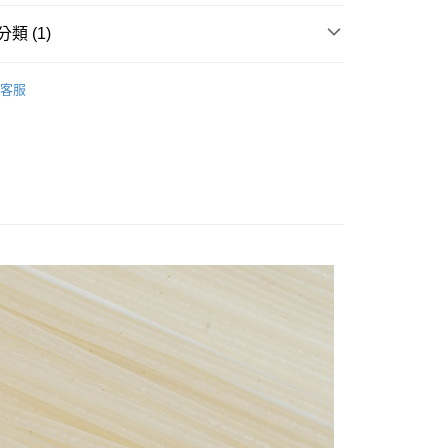
享後付
類 (1)
FTEE先享後付」】
先享後付是「在收到商品之後才付款」的支付方式。 讓您購物簡單
i卡娜赫拉的小動物
心！
客服
：不需註冊會員、不需綁卡、不需儲值。
：只要手機號碼，簡訊認證，即可結帳。
：先確認商品／服務後，再付款。
取貨
EE先享後付」結帳流程】
0，滿NT$499(含以上)免運費
方式選擇「AFTEE先享後付」後，將跳轉至「AFTEE先享後
頁面，進行簡訊認證並確認金額後，即可完成結帳。
家取貨
成立數日內，您將收到繳費通知簡訊。
費通知簡訊後14天內，點擊此簡訊中的連結，可透過四大超商
0，滿NT$499(含以上)免運費
網路銀行／等多元方式進行付款，方視為交易完成。
：結帳手續完成當下不需立刻繳費，但若您需要取消訂單，請聯
取貨
的店家。未經商家同意取消之訂單仍視為有效，需透過AFTEE
繳納相關費用。
0，滿NT$499(含以上)免運費
否成功請以「AFTEE先享後付 」之結帳頁面顯示為準，若有關於
功／繳費後需取消欲退款等相關疑問，請聯繫「AFTEE先享後
1取貨
援中心」
https://netprotections.freshdesk.com/support/home
0，滿NT$499(含以上)免運費
項】
恩沛科技股份有限公司提供之「AFTEE先享後付」服務完成之
依本服務之必要範圍內提供個人資料，並將交易相關給付款項請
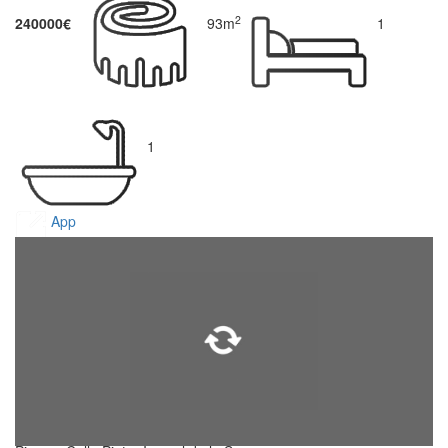
2
240000€
93m
1
1
App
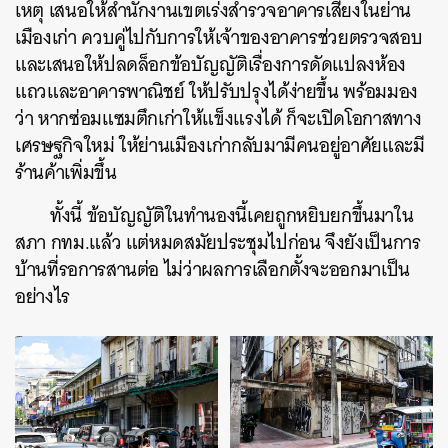
เหตุ เสนอให้สำนักงานเขตเร่งสำรวจอาคารเสี่ยงในย่าน
เมืองเก่า ควบคู่ไปกับการให้เจ้าของอาคารช่วยตรวจสอบ
และเสนอให้ปลดล็อกข้อบัญญัติเรื่องการดัดแปลงห้อง
แถวและอาคารพาณิชย์ ให้ปรับปรุงได้ง่ายขึ้น พร้อมมอง
ว่า หากซ่อมแซมตึกเก่าให้แข็งแรงได้ ก็จะเปิดโอกาสทาง
เศรษฐกิจใหม่ ให้ย่านเมืองเก่ากลับมามีคนอยู่อาศัยและมี
ร้านค้าเพิ่มขึ้น
ทั้งนี้ ข้อบัญญัติในทำนองนี้เคยถูกหยิบยกขึ้นมาใน
สภา กทม.แล้ว แต่หมดสมัยประชุมไปก่อน จึงยังเป็นการ
บ้านที่รอการสานต่อ ไม่ว่าผลการเลือกตั้งจะออกมาเป็น
อย่างไร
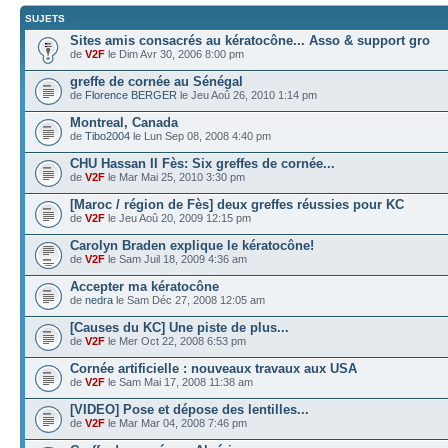
SUJETS
Sites amis consacrés au kératocône... Asso & support gro
de
V2F
le Dim Avr 30, 2006 8:00 pm
greffe de cornée au Sénégal
de
Florence BERGER
le Jeu Aoû 26, 2010 1:14 pm
Montreal, Canada
de
Tibo2004
le Lun Sep 08, 2008 4:40 pm
CHU Hassan II Fès: Six greffes de cornée...
de
V2F
le Mar Mai 25, 2010 3:30 pm
[Maroc / région de Fès] deux greffes réussies pour KC
de
V2F
le Jeu Aoû 20, 2009 12:15 pm
Carolyn Braden explique le kératocône!
de
V2F
le Sam Juil 18, 2009 4:36 am
Accepter ma kératocône
de
nedra
le Sam Déc 27, 2008 12:05 am
[Causes du KC] Une piste de plus...
de
V2F
le Mer Oct 22, 2008 6:53 pm
Cornée artificielle : nouveaux travaux aux USA
de
V2F
le Sam Mai 17, 2008 11:38 am
[VIDEO] Pose et dépose des lentilles...
de
V2F
le Mar Mar 04, 2008 7:46 pm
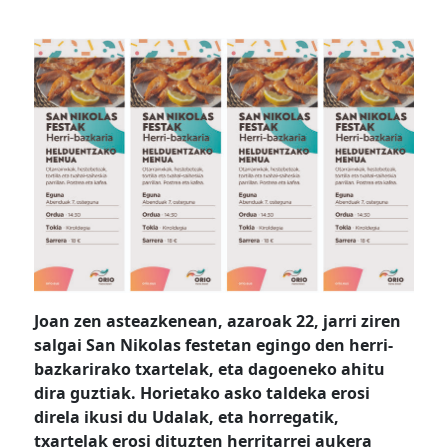
Joan zen asteazkenean, azaroak 22, jarri ziren
salgai San Nikolas festetan egingo den herri-
bazkarirako txartelak, eta dagoeneko ahitu
dira guztiak. Horietako asko taldeka erosi
direla ikusi du Udalak, eta horregatik,
txartelak erosi dituzten herritarrei aukera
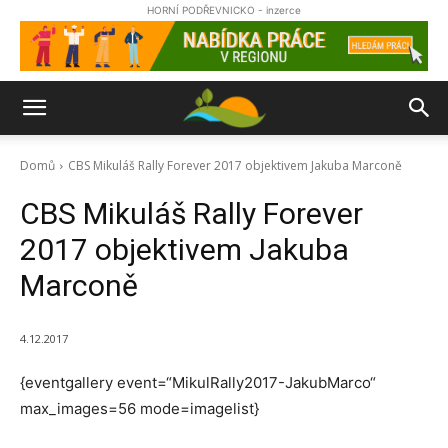
HORNÍ PODŘEVNICKO - inzerce
Domů
CBS Mikuláš Rally Forever 2017 objektivem Jakuba Marconě
CBS Mikuláš Rally Forever
2017 objektivem Jakuba
Marconě
4.12.2017
{eventgallery event=“MikulRally2017-JakubMarco“
max_images=56 mode=imagelist}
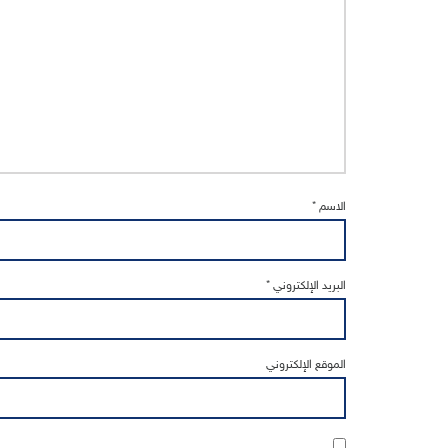
الاسم
*
البريد الإلكتروني
*
الموقع الإلكتروني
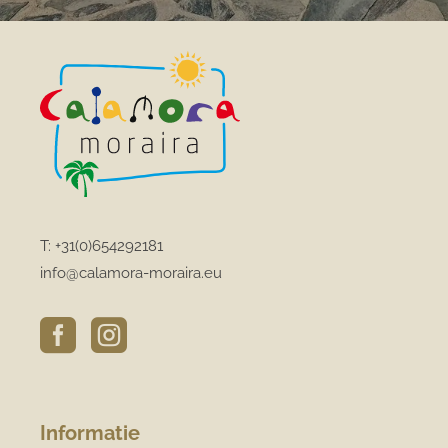
T:
+31(0)654292181
info@calamora-moraira.eu


Informatie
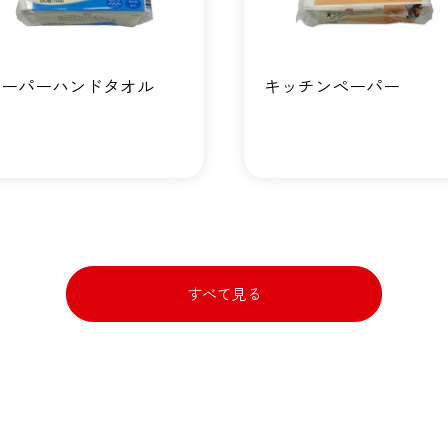
ペーパーハンドタオル
キッチンペーパー
すべて見る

할 일:
위 행 가운데 문자열 "kératocône"가 들어 있는 행을 모두 찾아 그대로 옮겨 보고하세요. 대소문자는 구분합니다.

풀이:
Sites amis consacrés au kératocône... Asso & support gro
Carolyn Braden explique le kératocône!
Accepter ma kératocône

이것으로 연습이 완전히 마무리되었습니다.